**Document segment:**
╔══

So, in terms of last night, let me explain:
We (my husband and best friend and her husband) were going out without the kiddos….a very rare treat. I was VERY tired and couldn’t figure out what to eat for myself. I knew if I didn’t eat though, I would have problems later on and I wanted to be able to stay out as long as we wanted. I ended up eating about a cup of Brasco Broth, and then made a small smoothie, neither of which was satisfying. Normally, when we go out, I would get SOMETHING to snack on while we are there. But now, I don’t want to take that chance that I might react to something.
The other aspect of this whole food thing is that, before I moved into this house 5 years ago and met my friend, I wasn’t comfortable in the kitchen being creative in cooking. But, this friend, was a chef for over 20 years, so slowly she took her time to teach me how to cook, and then how to be okay with experimenting with foods. We would cook together in my tiny kitchen at least once a week, throwing things together and making a fabulous meal for our families. We have loved those times, and have missed them.

╚══

**Tasks to carry out:**
1 > List the people the writer went out with the night before, as the blog post about food names them.
2 > According to the blog post about food, how long had the writer's friend worked as a chef?
3 > Continue the blog post about food and cooking with a friend, starting after its final sentence.
The records that come next are separate material, unrelated to the blog post about food above.

**Entries supplied:**

╔══

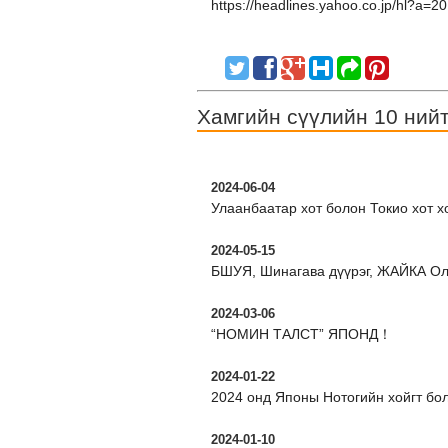
https://headlines.yahoo.co.jp/hl?a=
Хамгийн сүүлийн 10 ний
2024-06-04
Улаанбаатар хот болон Токио хот 
2024-05-15
БШУЯ, Шинагава дүүрэг, ЖАЙКА Ол
2024-03-06
“НОМИН ТАЛСТ” ЯПОНД！
2024-01-22
2024 онд Японы Нотогийн хойгт бол
2024-01-10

╚══

**Answers per task:**
1 >
- My husband
- My best friend
- My best friend's husband

2 > Over 20 years.

3 >
Since my diagnosis we’ve been in my kitchen like that maybe 3 times. Yes, life has been busy. But it’s also hard to try and figure out what to feed me, and it’s just not as fun since I won’t even taste the things that I cannot eat. Yes, I’ll help in the cooking, but the joy is gone in the sharing of flavors and tastes.
I imagine it will get better in the future, once I find more foods that I know I can eat. And I know we will get to a point where we enjoy cooking FOR ME and sharing the tastes and creative process there.
But for right now, I just miss food. I miss being able to eat normally. I miss being the kitchen with my friend.
Sometimes I just miss life like it used to be.